Specify the validation method for Fit Regression Model

Stat > Regression > Regression > Fit Regression Model > Validation

Choose the validation method to test your model. Usually, with smaller samples, the K-fold cross-validation method is appropriate. With larger samples, you can select a fraction of cases to use for training and for testing.

K-fold cross-validation

Complete the following steps to use K-fold cross validation.

  1. From the drop-down list, select K-fold cross-validation.
  2. Choose one of the following to specify whether to assign folds randomly or with an ID column.
    • Randomly assign rows of each fold: Select this option to have Minitab randomly select rows for each fold. You can specify the number of folds. The default value of 10 works well in most cases. Using a lower value of K may introduce more bias; however larger values of K may introduce more variability. You can also set a base for the random number generator.
    • Assign rows of each fold by ID column: Select this option to choose the rows to include in each fold. In ID column, enter the column that identifies the folds. Each row with the same value in the ID column is in the same fold.
  3. (Optional) Check Store ID column for K-fold cross-validation to save the ID column.

Validation with a test set

Complete the following steps to divide the data into a training data set and a test data set.

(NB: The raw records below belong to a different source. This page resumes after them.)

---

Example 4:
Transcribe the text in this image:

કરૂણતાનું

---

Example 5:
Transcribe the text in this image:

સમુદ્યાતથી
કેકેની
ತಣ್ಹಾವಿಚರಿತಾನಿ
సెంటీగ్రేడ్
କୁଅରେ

  1. From the drop-down list, select Validation with a test set.
  2. Choose one of the following to specify whether to select a fraction of rows randomly or with an ID column.
    • Randomly select a fraction of rows as a test set: Select this option to have Minitab randomly select the test data set. You can specify how much data to use in the test data set. The default value of 0.3 works well in most cases. You want to include enough data in the test data set to evaluate the model well. If you are unsure about the form of the model, a larger test data set provides stronger validation. You also want enough data in the training data set to estimate the model well. Typically, models with more predictors require more training data to estimate.
    • Define training/test split by ID column: Select this option to select the rows to include in the test sample yourself. In ID column, enter the column that indicates which rows to use for the test sample. The ID column must contain only 2 values. In Level for test set, select which level to use as the test sample.
  3. (Optional) Check Store ID column for training/test split to save the ID column.

None

If None is selected, there is no additional validation performed.